Shifting the police from their main duty of civil policing and assigning them the task of providing security to VIPs even in cases where there is no threat perception to the protectees, as in states like Himachal Pradesh, is another area crying for attention by the powers that be. Admittedly, most politicians and officials flaunt security just as a status symbol.

It is said that the recommendations of the National Police Commission to reform the police still await implementation. However, non-implementation should not be used as an alibi by the mandarins of the police department for inaction. The way Mr A.K. Puri, Director-General of Police, Himachal Pradesh, has transformed the state police into a people-friendly force over a short period of time goes to prove that there is sufficient room for improvement even within the existing constraints, given the requisite will to achieve the desideratum. Let us hope that the editorial would attract serious notice by the powers that be.

TARA CHAND, Gen Secy, HP Lok Sewa Mandal, Ambota (HP)

Games parties play

To suit their narrow partisan ends, politicians follow double standards in the games they play. They, no doubt, justify these games in the name of “people’s cause”. While Mr Harbhajan Lal is supporting the students against the bus fare hike in Haryana (The Tribune, Sept 18), his Congress party in Punjab is suppressing the students’ demand on the rollback of the fee hike.

The politicians are much more interested in playing their own games for short-term benefits rather than serving the people in a long way.
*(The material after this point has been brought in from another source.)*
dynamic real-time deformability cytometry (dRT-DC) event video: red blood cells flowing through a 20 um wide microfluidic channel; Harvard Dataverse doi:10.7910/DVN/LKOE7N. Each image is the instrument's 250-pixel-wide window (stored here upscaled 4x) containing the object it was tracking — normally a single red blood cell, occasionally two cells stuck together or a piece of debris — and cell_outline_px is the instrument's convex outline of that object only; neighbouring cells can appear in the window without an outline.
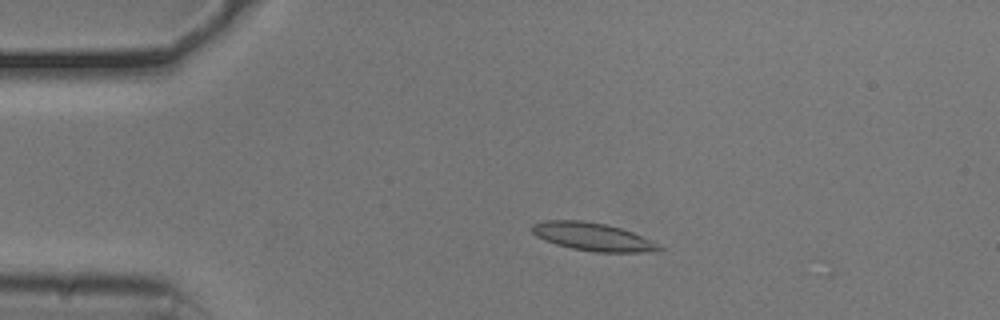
{"species": "common noctule bat (a hibernating species)", "species_latin": "Nyctalus noctula", "temperature_condition": "cold", "stored_images_in_passage": 6, "camera_frame_rate_fps": 3000, "um_per_image_px": 0.085, "animal": {"sex": "male", "body_mass_g": 20.5, "forearm_length_mm": 52.5}, "frame": {"image": 1, "passage_image": 1, "time_ms": 0.0, "image_size_px": [1000, 320], "cell_outline_px": [[668, 248], [660, 252], [596, 252], [572, 248], [556, 244], [544, 240], [536, 236], [532, 232], [532, 224], [544, 220], [580, 220], [604, 224], [620, 228], [632, 232], [652, 240]], "centroid_in_image_um": [50.45, 20.14], "position_along_channel_um": 34.5, "area_um2": 20.92}}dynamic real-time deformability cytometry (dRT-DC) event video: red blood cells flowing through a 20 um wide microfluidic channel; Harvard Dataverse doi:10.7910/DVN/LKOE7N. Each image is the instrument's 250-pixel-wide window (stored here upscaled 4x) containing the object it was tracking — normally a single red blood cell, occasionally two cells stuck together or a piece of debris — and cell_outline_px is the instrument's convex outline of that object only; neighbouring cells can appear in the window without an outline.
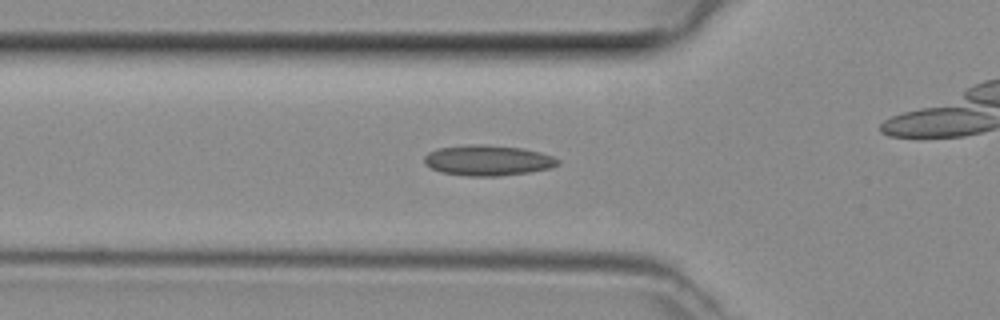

M.P.S. RANDHAWA, Dhapai (Kapurthala)

Combating terrorism

Umpteen suggestions have been offered on how to tackle the growing menace of terrorism — from big thinkers to laymen. One such suggestion which I have come across a couple of times in these columns is from Mr S.P. Malhotra regarding the construction of a tunnel to divert the water of the Chenab into the Ravi. Another letter (Aug. 21) supporting this suggestion is worth mentioning. When we have tried so many, why not think about the feasibility of this as well?